Why women are turning to the metaphysical world to get through the tough spots
My friend recommended a psychic medium based in Southampton, N.Y. She wrote a column on spirituality for the local paper and had once trained horses in Dubai. For $175, she offered an hour-long reading by phone. I reasoned that the price seemed high enough to make it legitimate (not some pay-by-the-minute operation) but not so high that it felt exploitive. So I made the appointment.

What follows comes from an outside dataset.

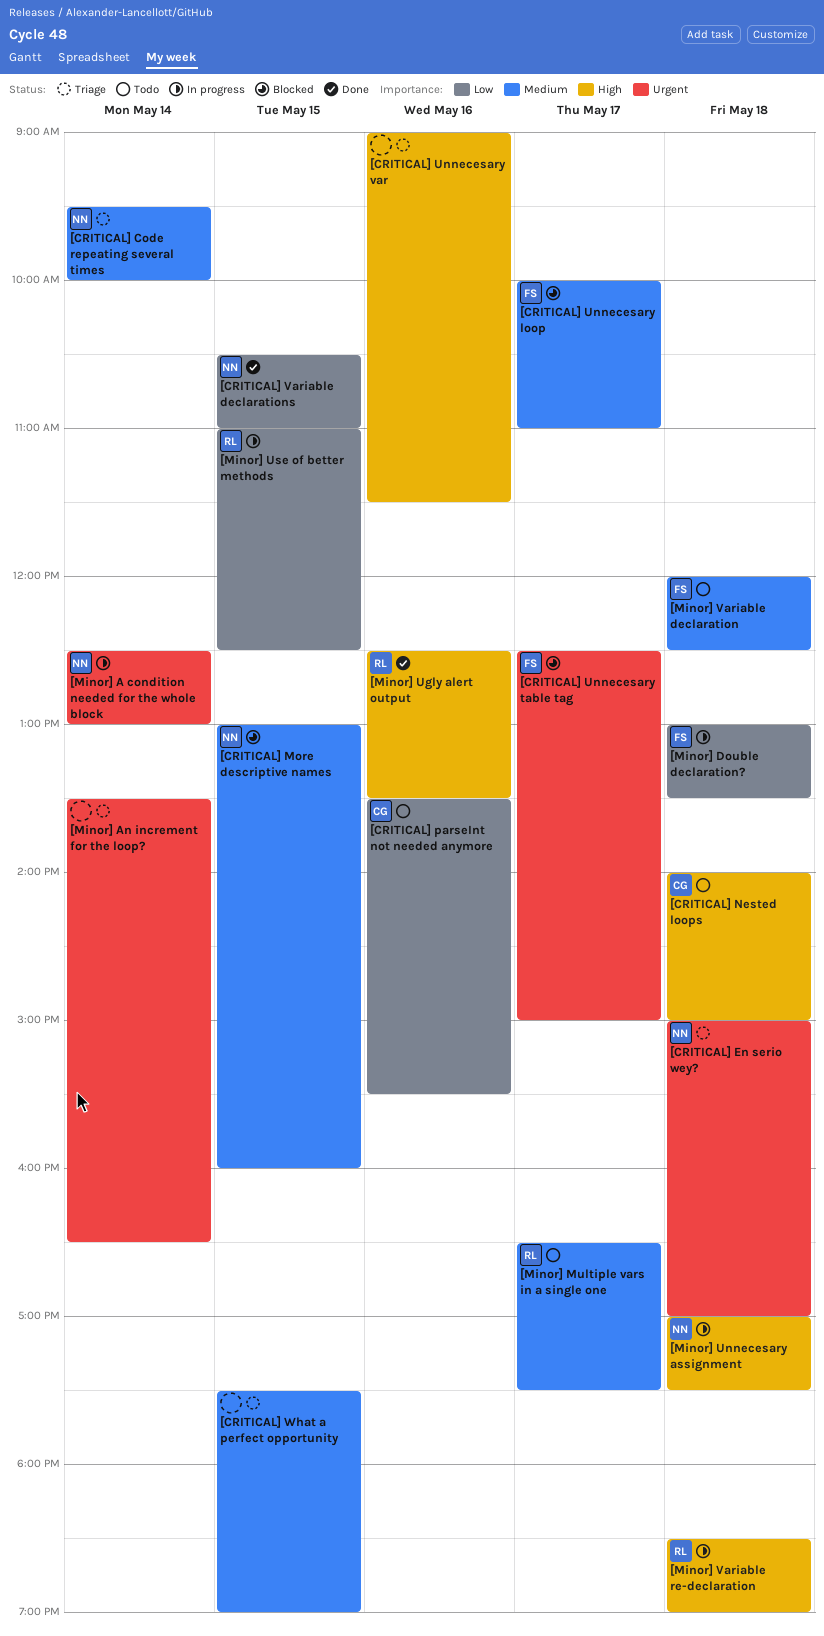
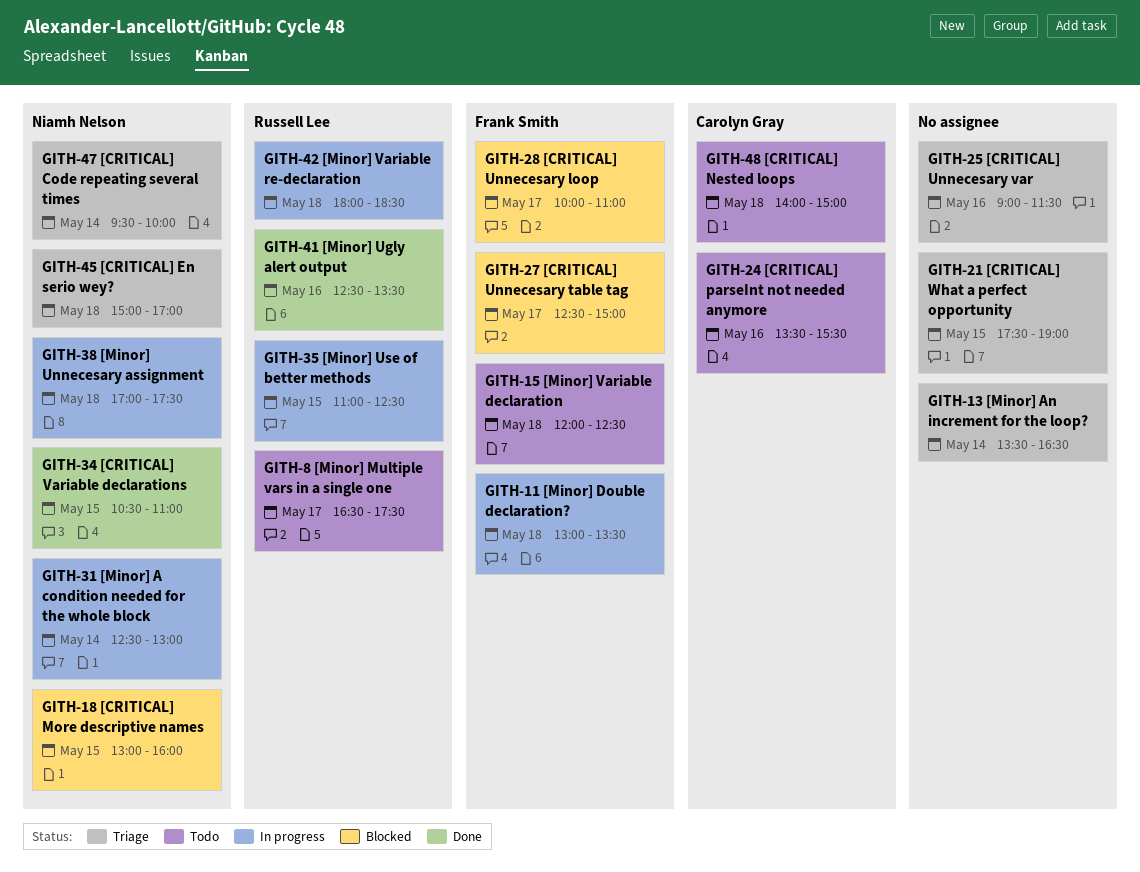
[Minor] Variable re-declaration, begins: 18:30 -> 18:00
[Minor] Variable re-declaration, ends: 19:00 -> 18:30

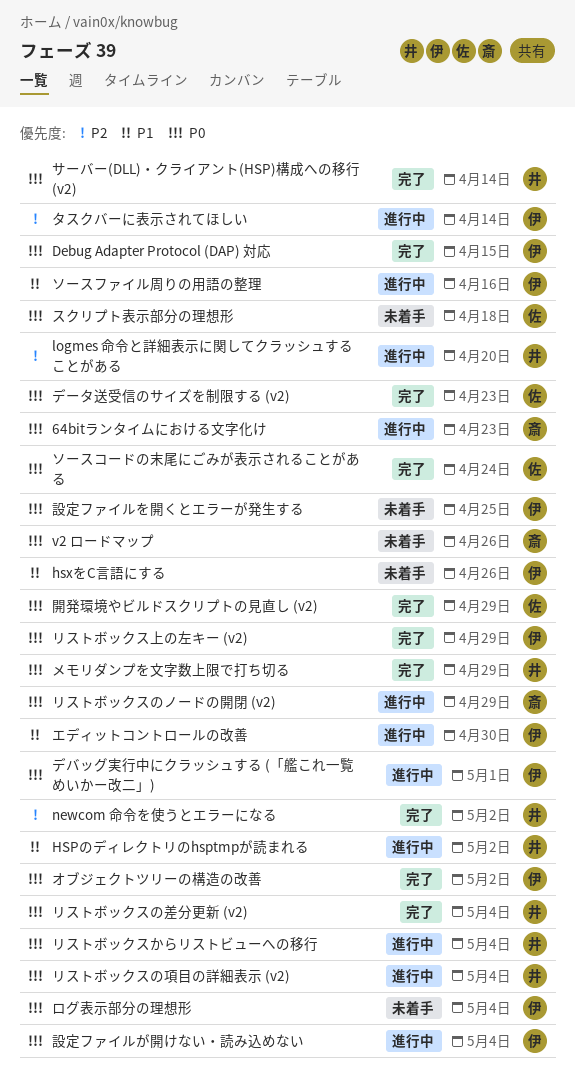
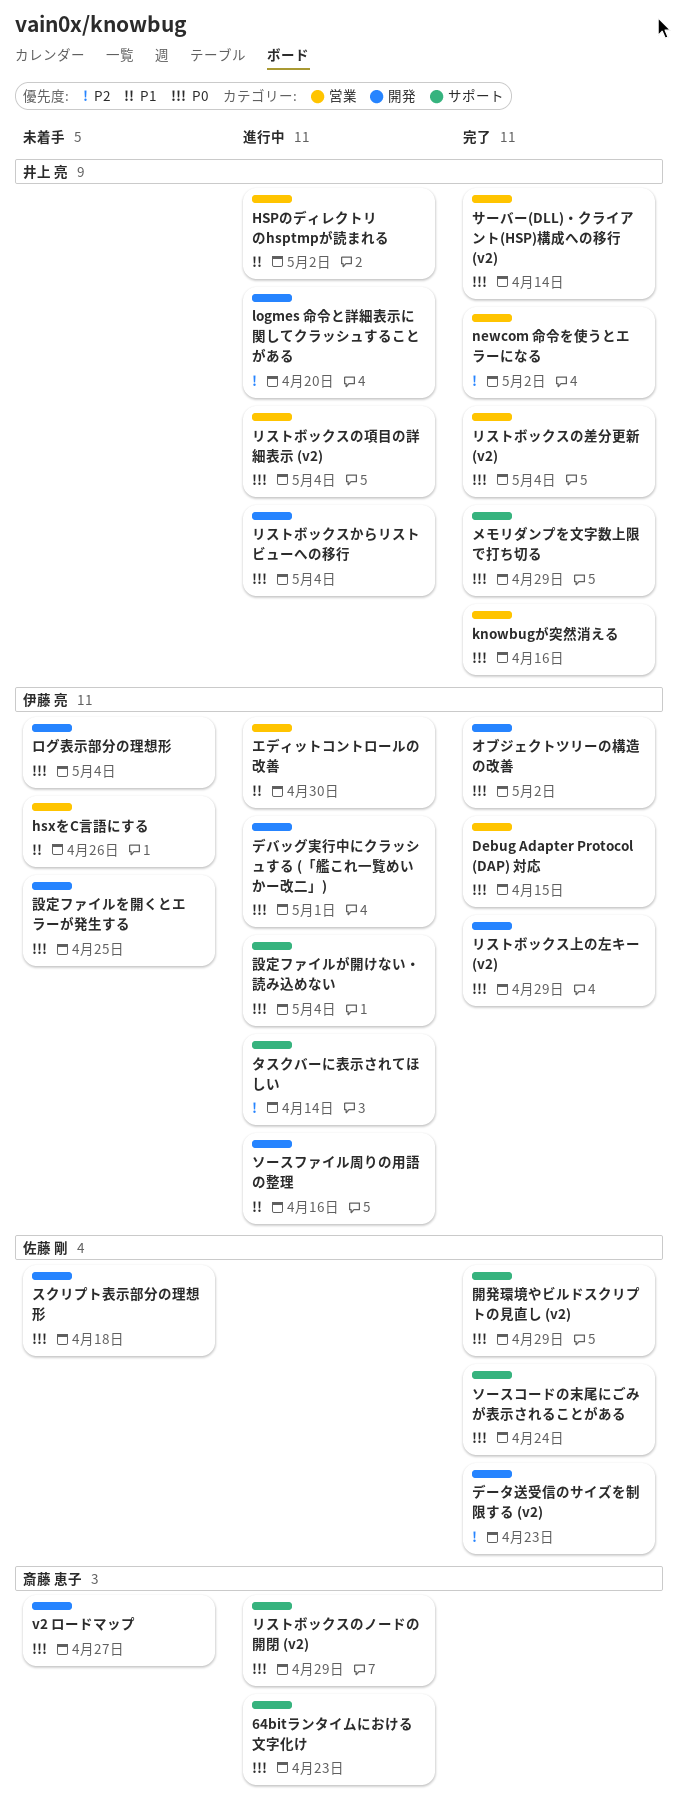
knowbugが突然消える: none -> present
v2 ロードマップ, due: Apr 26 -> Apr 27
データ送受信のサイズを制限する (v2), priority: P0 -> P2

I'm not alone in this pursuit. According to a 2009 report from Pew Research Center, an estimated one in seven Americans have gone to a psychic or fortune-teller for advice. More recent data from the industry research firm IBISWorld found that the psychic services industry (which includes mediumship, astrology, aura readings and other metaphysical services) has grown at an average annual rate of 2 percent from 2008 to 2012. (IBISWorld attributes the increase to the recession; "consumers concerned about their financial futures turned to psychics for guidance during the recession," said IBISWorld in its report.)
I asked my friend Susan, the same one who'd recommended the Southampton psychic, why she first sought out a reading. (Susan is something of a psychic whisperer. She can give you a rundown of the best psychics in New York and New Jersey.)
"I was turning 30, quit my job and had just broken up with a boyfriend," she tells me. (That was six years ago.) She says that she was at a "turning point" and looking for validation on the decisions she'd already made and answers to the ones she hadn't.